━━ Extracted records
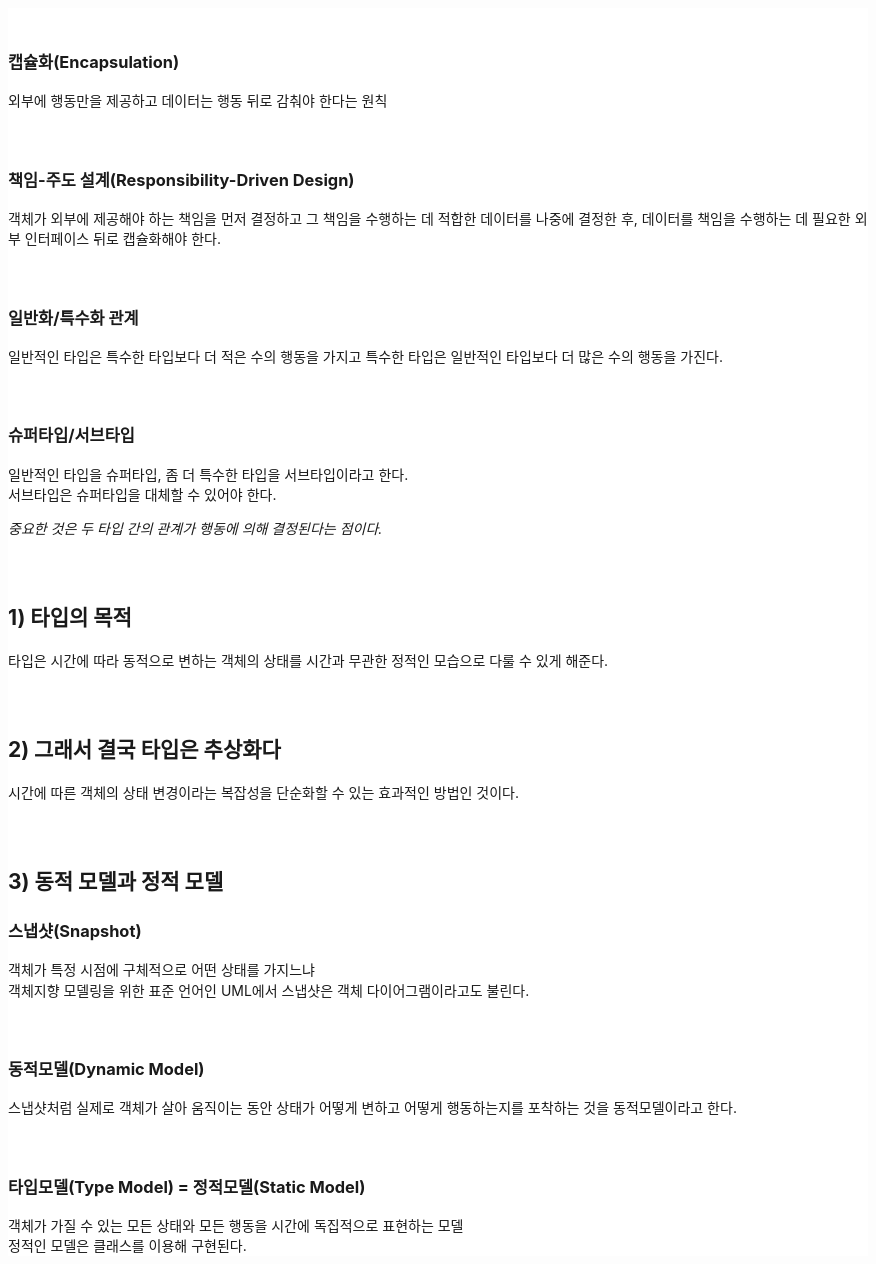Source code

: <br>

### 캡슐화(Encapsulation)
외부에 행동만을 제공하고 데이터는 행동 뒤로 감춰야 한다는 원칙

<br>

### 책임-주도 설계(Responsibility-Driven Design)
객체가 외부에 제공해야 하는 책임을 먼저 결정하고 그 책임을 수행하는 데 적합한 데이터를 나중에 결정한 후, 데이터를 책임을 수행하는 데 필요한 외부 인터페이스 뒤로 캡슐화해야 한다. 

<br>

### 일반화/특수화 관계
일반적인 타입은 특수한 타입보다 더 적은 수의 행동을 가지고 특수한 타입은 일반적인 타입보다 더 많은 수의 행동을 가진다. 

<br>

### 슈퍼타입/서브타입
일반적인 타입을 슈퍼타입, 좀 더 특수한 타입을 서브타입이라고 한다.    
서브타입은 슈퍼타입을 대체할 수 있어야 한다. 

*중요한 것은 두 타입 간의 관계가 행동에 의해 결정된다는 점이다.*

<br>
  
## **1) 타입의 목적**
타입은 시간에 따라 동적으로 변하는 객체의 상태를 시간과 무관한 정적인 모습으로 다룰 수 있게 해준다. 

<br>

## **2) 그래서 결국 타입은 추상화다**
시간에 따른 객체의 상태 변경이라는 복잡성을 단순화할 수 있는 효과적인 방법인 것이다. 

<br>

## **3) 동적 모델과 정적 모델**

### 스냅샷(Snapshot)
객체가 특정 시점에 구체적으로 어떤 상태를 가지느냐   
객체지향 모델링을 위한 표준 언어인 UML에서 스냅샷은 객체 다이어그램이라고도 불린다. 

<br>

### 동적모델(Dynamic Model)
스냅샷처럼 실제로 객체가 살아 움직이는 동안 상태가 어떻게 변하고 어떻게 행동하는지를 포착하는 것을 동적모델이라고 한다. 

<br>

### 타입모델(Type Model) = 정적모델(Static Model)
객체가 가질 수 있는 모든 상태와 모든 행동을 시간에 독집적으로 표현하는 모델   
정적인 모델은 클래스를 이용해 구현된다.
━━━━
* **Exercise instructions**
The result consists of the line with "서브타입은 슈퍼타입을 대체할 수 있어야 한다." through the last line of the entries above, repeated exactly and with nothing else.

* **Exercise answer**
서브타입은 슈퍼타입을 대체할 수 있어야 한다. 

*중요한 것은 두 타입 간의 관계가 행동에 의해 결정된다는 점이다.*

<br>
  
## **1) 타입의 목적**
타입은 시간에 따라 동적으로 변하는 객체의 상태를 시간과 무관한 정적인 모습으로 다룰 수 있게 해준다. 

<br>

## **2) 그래서 결국 타입은 추상화다**
시간에 따른 객체의 상태 변경이라는 복잡성을 단순화할 수 있는 효과적인 방법인 것이다. 

<br>

## **3) 동적 모델과 정적 모델**

### 스냅샷(Snapshot)
객체가 특정 시점에 구체적으로 어떤 상태를 가지느냐   
객체지향 모델링을 위한 표준 언어인 UML에서 스냅샷은 객체 다이어그램이라고도 불린다. 

<br>

### 동적모델(Dynamic Model)
스냅샷처럼 실제로 객체가 살아 움직이는 동안 상태가 어떻게 변하고 어떻게 행동하는지를 포착하는 것을 동적모델이라고 한다. 

<br>

### 타입모델(Type Model) = 정적모델(Static Model)
객체가 가질 수 있는 모든 상태와 모든 행동을 시간에 독집적으로 표현하는 모델   
정적인 모델은 클래스를 이용해 구현된다.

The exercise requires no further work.